Robby Dally, Director of Global Insights and Analytics for Alcon, recently spoke with us about technology’s impact on their business and the importance of making great use of data and AI.
Dally, a self-described “data wrangler,” is a huge fan of data and analytics. He likes being on the forefront of automation, democratizing AI usage throughout the organization, and coming up with new AI use cases. “I love analytics,” he said. “We want to make decisions based on data, not on gut feelings or what we’re hearing from the eye surgeons we talk with.”
But Dally is not the usual kind of data scientist. He’s an autodidact who earned his data spurs building SQL databases many years ago. He admits to a few gaps in his software expertise. “That’s where a tool like DataRobot liberates me,” he says. “I don’t have the bandwidth to go learn Python, so I can use DataRobot instead. I use Alteryx to get my datasets right, then run them through DataRobot and let DataRobot do its magic.”
Alcon Labs has two core areas of business. One is focused on eye surgery, such as tools to help surgeons perform LASIK surgery or cataract repair. The other is focused on producing medications to correct problems, such as dry eye, and on the manufacture and distribution of contact lenses.
Managing a complex supply chain of high-tech products isn’t easy. To help with sales forecasting, managing finances, and gaining a better understanding of industry trends, Alcon Labs relies on the DataRobot platform.
Making sense of trend lines is one example. It’s one thing to add data to an Excel spreadsheet and model it. But to contend with a wide range of variables, Alcon also develops time-series models that consist of data points ordered by time. These models are designed to help forecast events influenced by factors such as time of day, seasonality, or autocorrelated target variables.
“In our case, different products can have different patterns, with different seasonality or different orders of magnitude.” Dally told me. “We sell a lot of capital equipment to smaller companies, and those sales can be pretty infrequent. Forecasting – that is a challenge we’re trying to solve.

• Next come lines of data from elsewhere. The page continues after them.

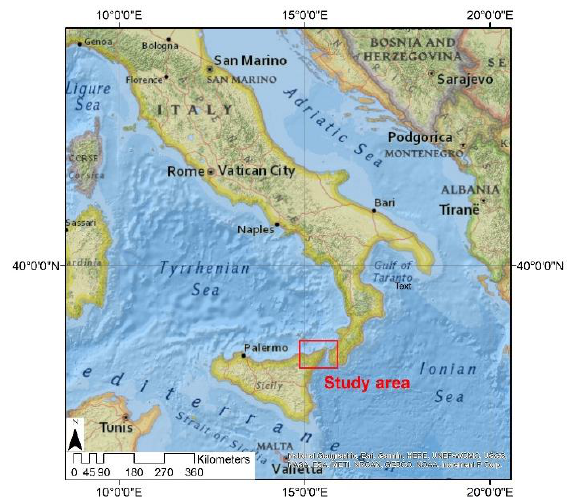
Figure 1. Study area in WGS 1984 Web Mercator Auxiliary Sphere projection (EPSG:3857).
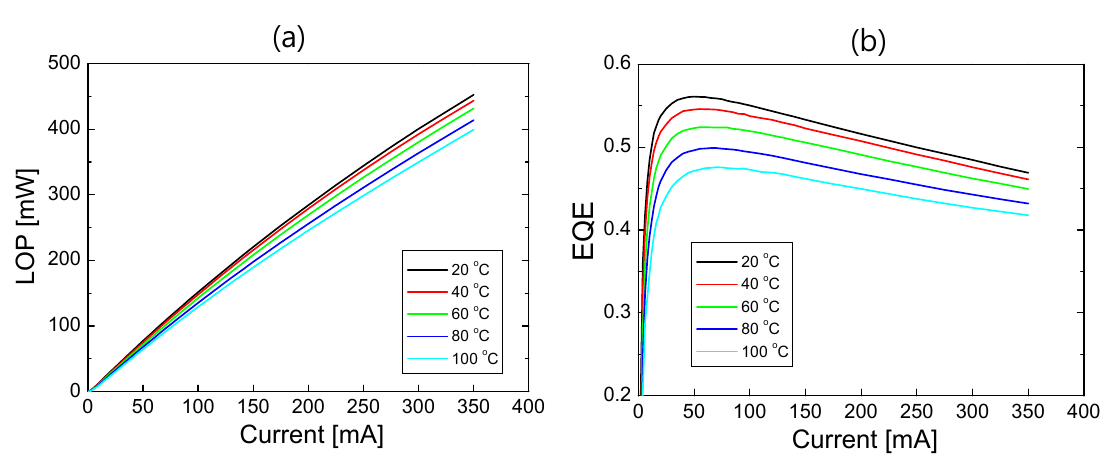
Figure 1. ( a ) Light output power (LOP) and ( b ) external quantum efficiency (EQE) of the measured LED sample as a function of injection current at temperatures of 20, 40, 60, 80, 100 °C.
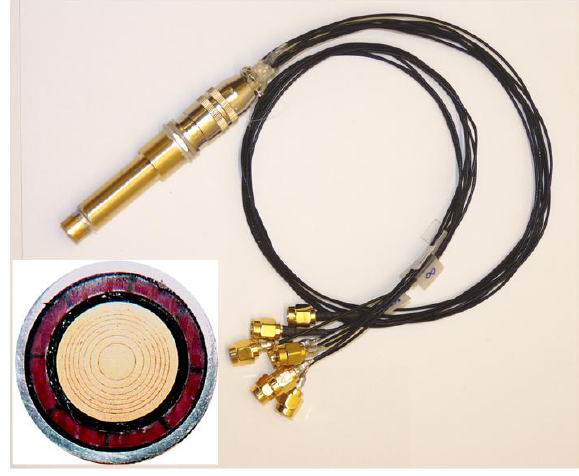
Figure 23. Photograph of the annular array transducer.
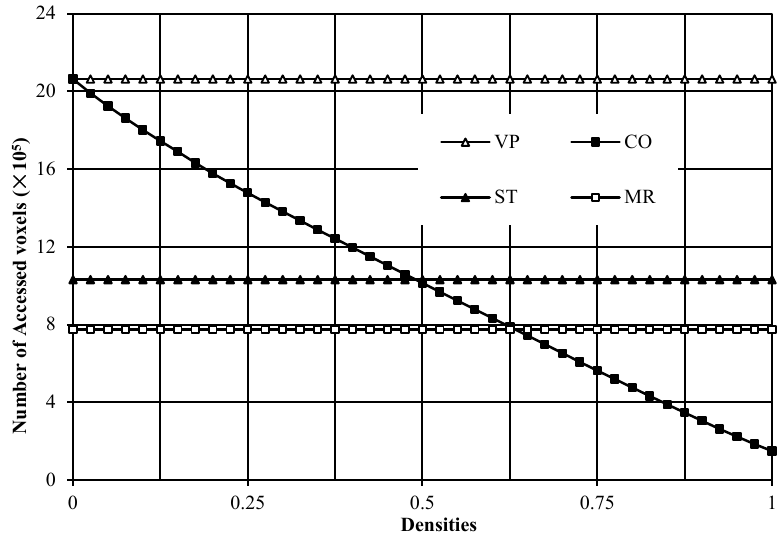
Figure 9. Number of accessed voxels in the compared algorithms.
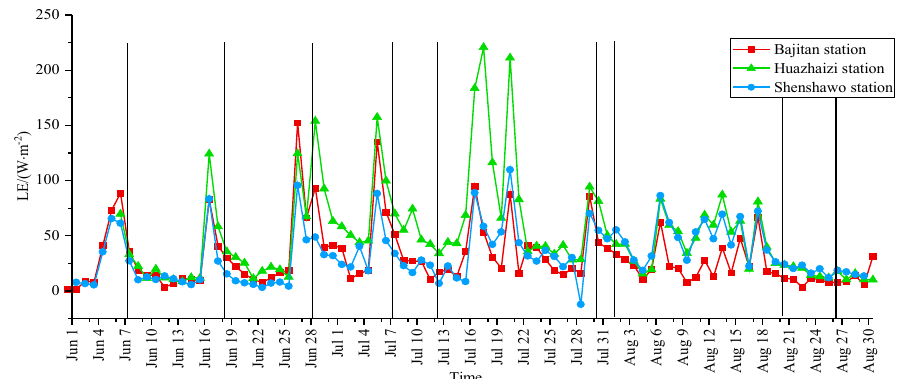
Figure 4. Frequency distribution within LE days under different underlying surface types. Table 2. LE statistical results of 9 days were synthesized under different types of underlying sur- faces.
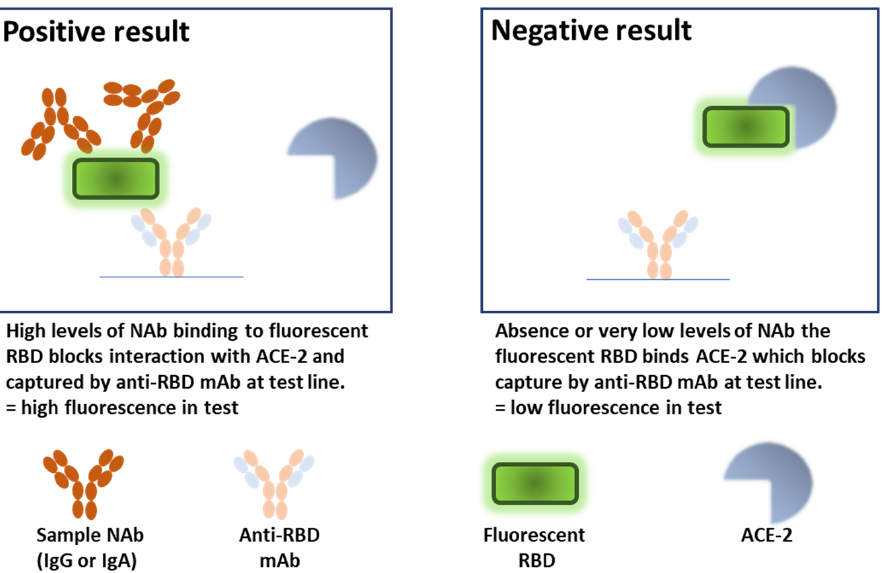
Figure 1. Schematic overview of PL-NAb test function. NAb in test sample bind to fluorescent SARS-CoV-2-RBD that is captured at the test line by specific mAb, causing a fluorescence signal proportional to level of NAb to be detected ( left panel ). In the absence of NAb within samples, the fluorescent RBD molecule is free to bind to ACE-2. This interaction blocks the capture at the test line, resulting in a low fluorescent signal ( right panel ). Graphics are not drawn to scale.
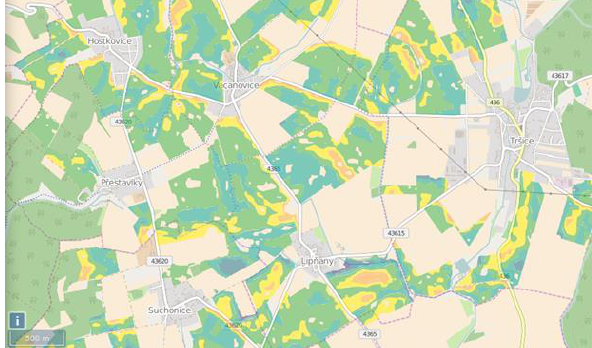
Figure 4. Demonstration of the yield potential zones in the Tršická zemědělská farm (the Czech Republic). Orange and yellow areas depicts zones with high yield potential, medium green with average and dark green zones with low yield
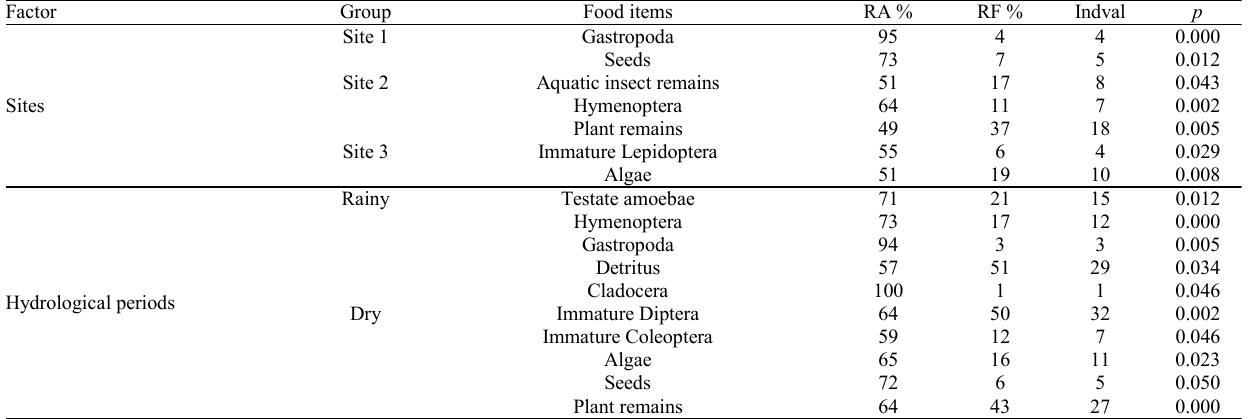
Table 4. Relative abundance (RA), relative frequency (RF) and Indicator value (Indval) of food items consumed by the fish community, discriminated among sites and hydrological period in Itiz stream, Ivaí River basin, Paraná State, Brazil. Only items with signicant values, p < 0.05, Monte Carlo permutation test are listed.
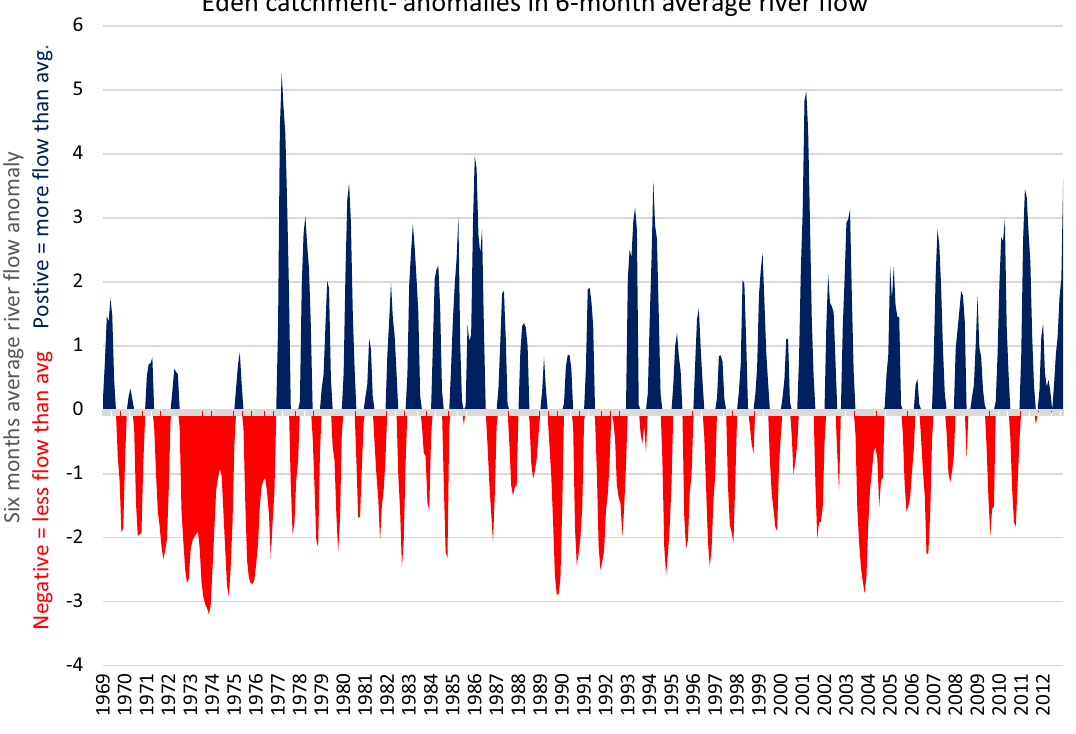
Fig. 4 Anomalies in six-month average river flow for Eden at Kemback for the 1969–2012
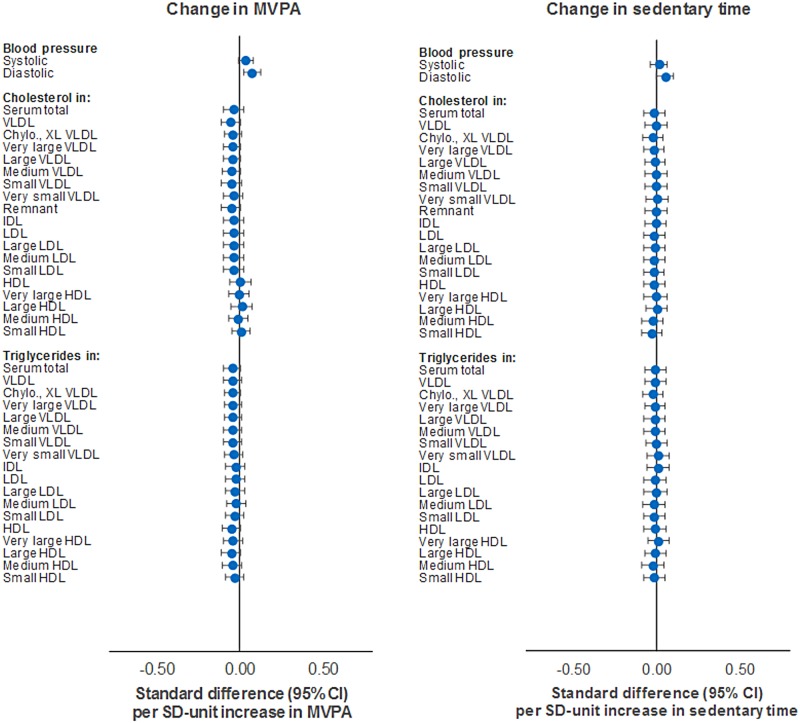
Mutually adjusted associations of change in MVPA and sedentary time with blood pressure, cholesterol, and triglycerides at age 15y in ALSPAC.Metabolic traits are in standardised units. Change in MVPA/sedentary time defined as difference between measures at age 12y and 15y. Models are adjusted for age, sex, ethnicity, maternal education, device wear time and wear month, alternative measure (MVPA or sedentary time), and fat mass index based on change values. ALSPAC, Avon Longitudinal Study of Parents and Children; MVPA, moderate-to-vigorous physical activity.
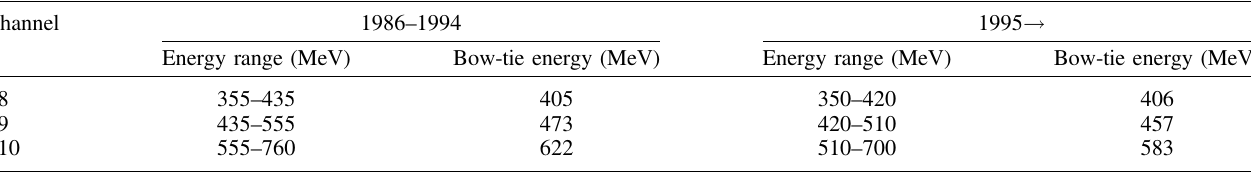
Fig. 1. Use of data from different GOES satellites over time shown (coloured horizontal bars), along with the SEP episodes (gray vertical Table 1. Nominal energy ranges and bow-tie energies of differential HEPAD channels P8 – P10. Nominal energies taken from Panametrics, Inc. (1986) and Space Systems/Loral (1996).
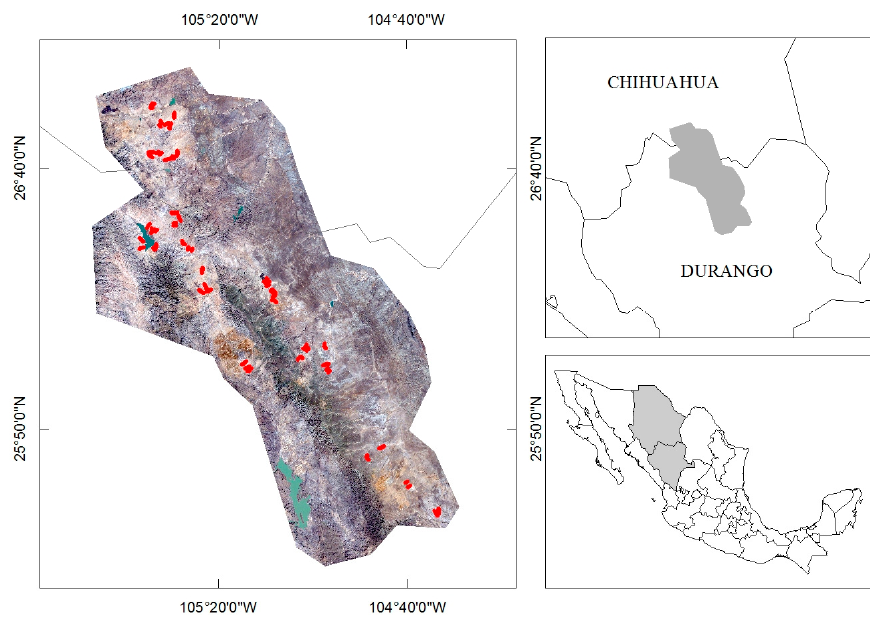
Figure 1. Study area. Sampling sites are marked in red.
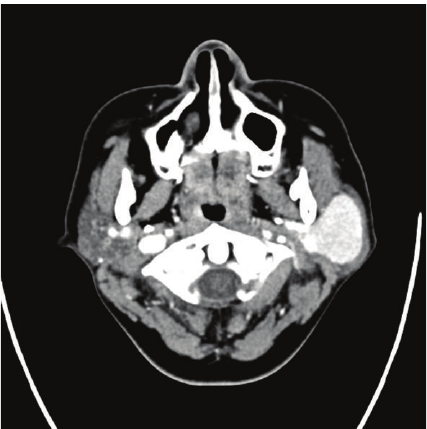
Figure 1: CT head and neck axial cut, after contrast, soft tissue window: a well-defined, oval shaped solid lesion involving the left superficial lobe of the parotid gland. The lesion shows a diffuse intense enhancement after IV contrast media injection.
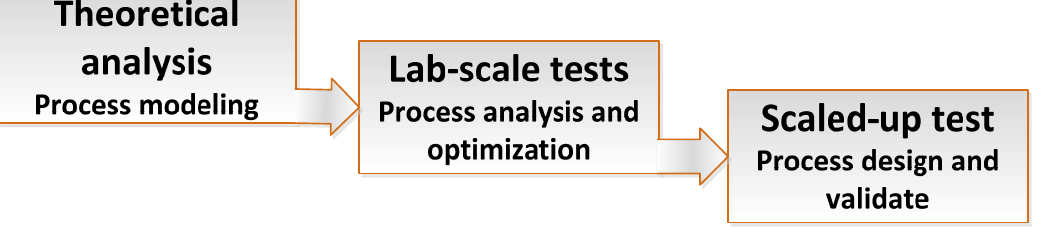
Figure 1. Process development methodology.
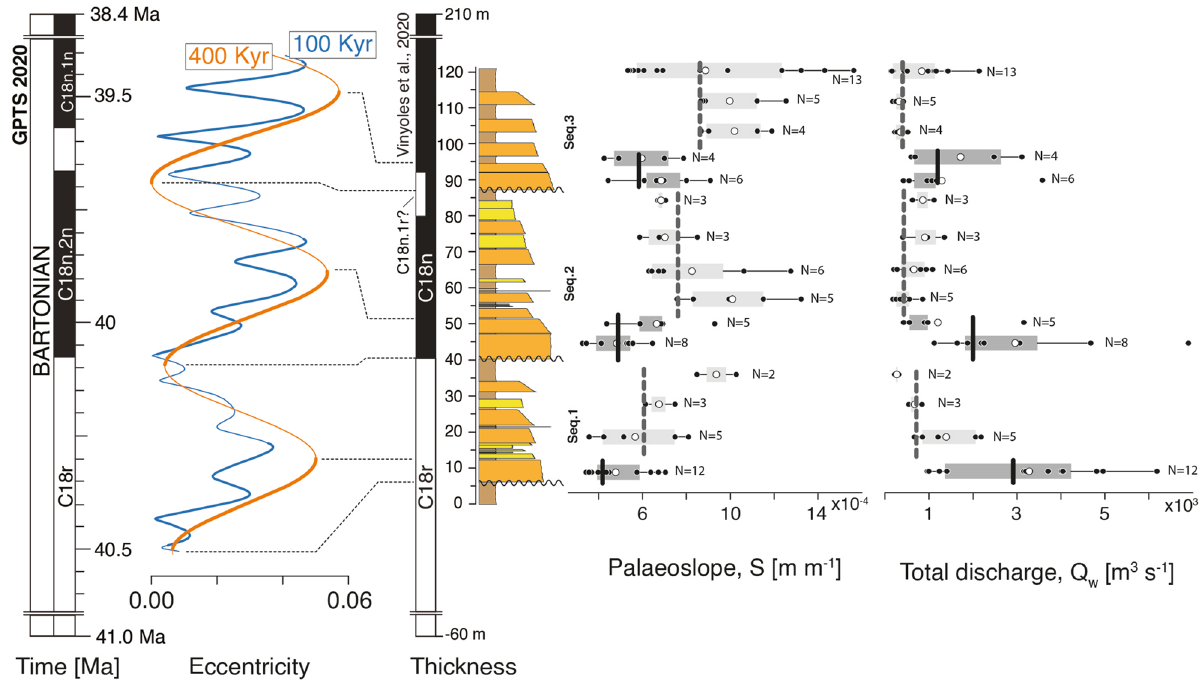
Figure 8. Eccentricity modulated water discharge variations in the Escanilla Formation. A plausible relationship between eccentricity cycles and water discharge variations which in turn control changes in stratigraphic architecture from HA to LA intervals such that palaeoslopes are lower in HA intervals and are higher in LA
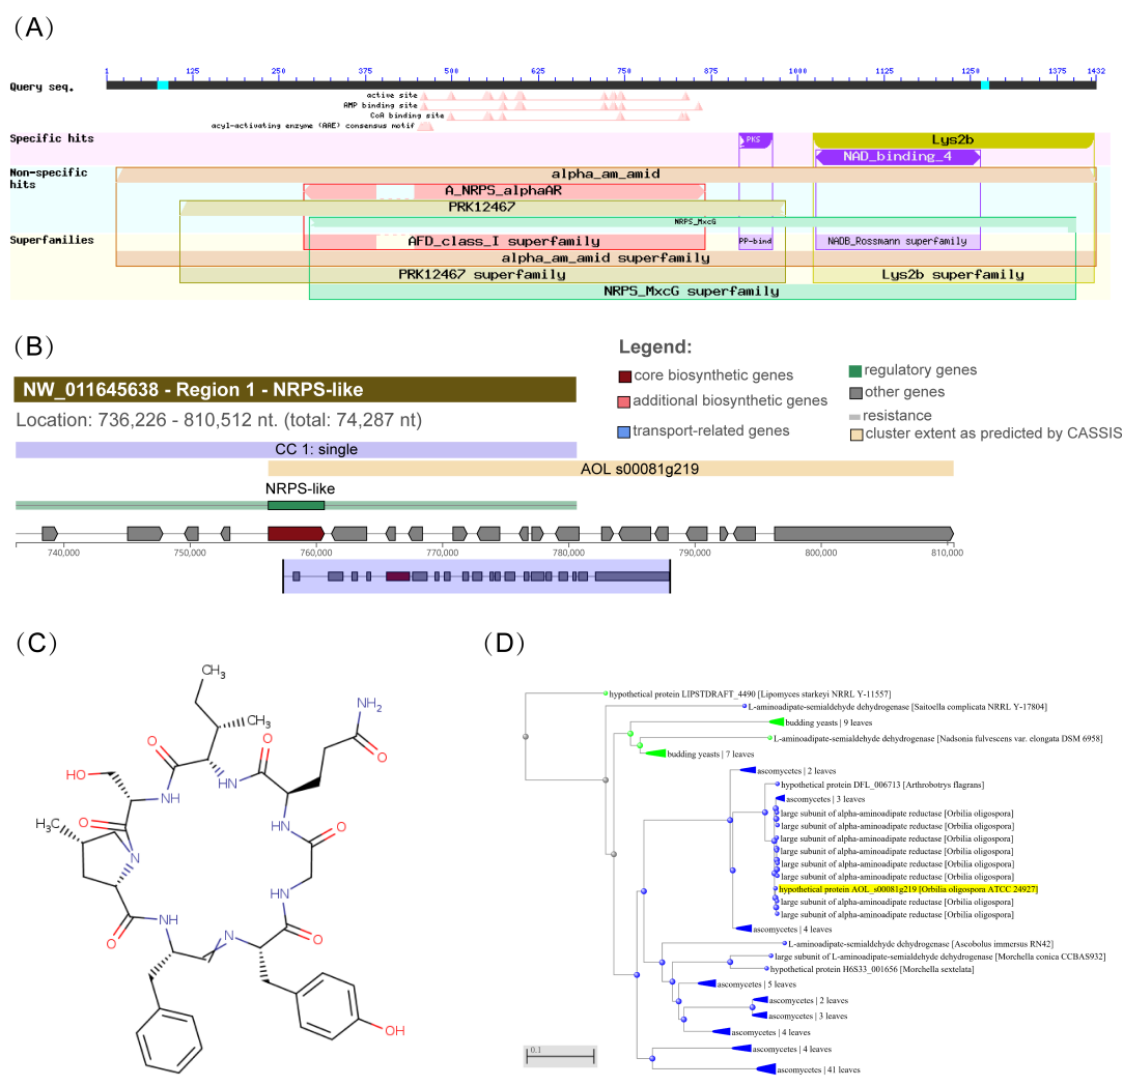
Figure 1. Sequence and phylogenetic analyses of Aoaar . ( A ) Conserved domains of Aoaar from Blastp prediction using amino acid sequence; antiSMASH-predicted biosynthetic gene clusters (NRPS) ( B ) and their predicted core structures ( C ); ( D ) Phylogenetic tree of gene Aoaar .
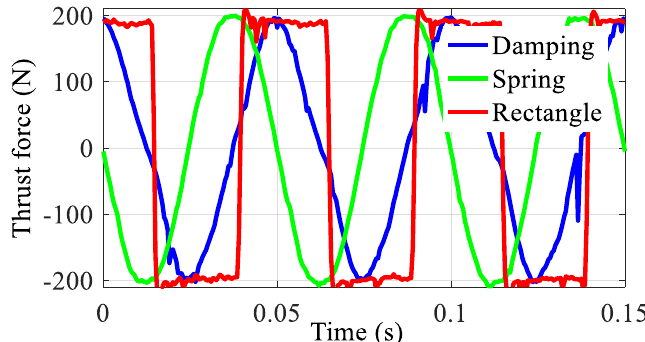
Figure 11. Different modes of force load. Figure 11. Di ff erent modes of force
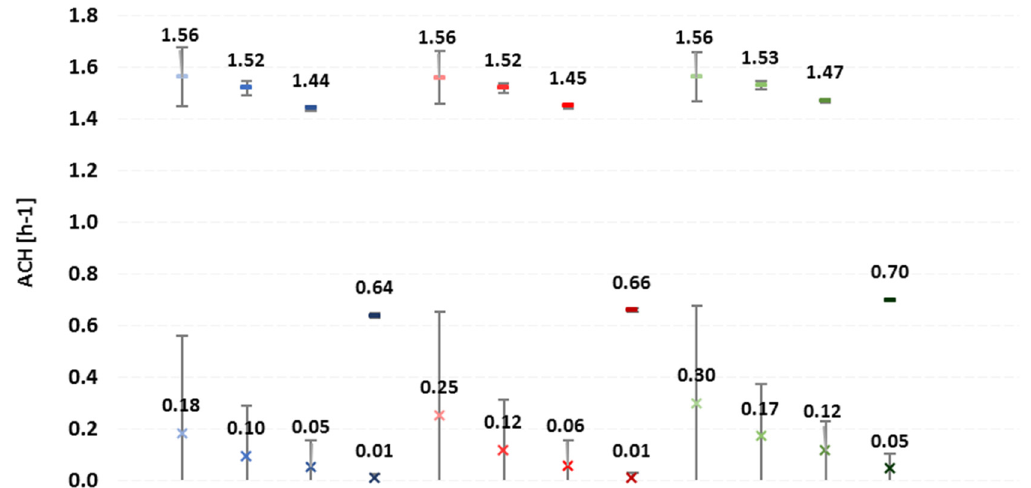
Figure 8. Average (labels) and standard deviation of ACH values: MEV on (dash)–MEV off (cross); scenarios—1 (blue), 2 (red), 3 (green); lighter to darker colour grade with increasing airtightness levels.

“Or if I have a new product launching, I have zero past observations to help me make a future prediction. How do you handle that? We’ve been lucky to get a lot of input from the DataRobot team. We just keep iterating through things, and the more you learn, the better you get at this.”
Like every other company on the planet, Alcon has seen its business disrupted by COVID-19. Some of the products Alcon sells are used in cataract or other eye surgeries that, while important to the patient, are elective procedures. “In some places, elective surgery was just shut down,” Dally says. “So, all the patterns we had were destroyed. The flip side is this is a procedural business. People don’t stop having cataracts. At some point, they’ll come back.”
For now, Dally’s team is taking a hybrid approach: running models that include pre-COVID and post-COVID data and attempting to use that data to create an AI model that takes recovery into account. “Every month we refresh the models to see what happens,” he says. “That’s where we are right now.”
When we spoke, Dally told us that Alcon was running some 600 projects on our platform. Even so, choosing which AI models to pursue takes some thought. “We could have a cool idea, but it takes ten years, so no point to that,” he says. “Learning how to frame ideas has been really important.”
And ideas don’t come only from data scientists. Alcon was an early adopter of machine learning, data science, and AI and many of their employees are steeped in technology. As a result, great ideas often come from people who know Alcon’s business challenges, but are not data or AI experts. “Inspiration can come from a lot of places,” Dally says.
What does the future hold for Alcon Labs? Dally hopes that within five to ten years, AI becomes a broad, powerful tool for managing complex forecasts and processes. His hope is that AI can take over many of today’s mundane tasks, freeing people to focus on projects that have more value. “I’m not sure what that future looks like,” he says. “But it’s going to change the company and many companies around the world.”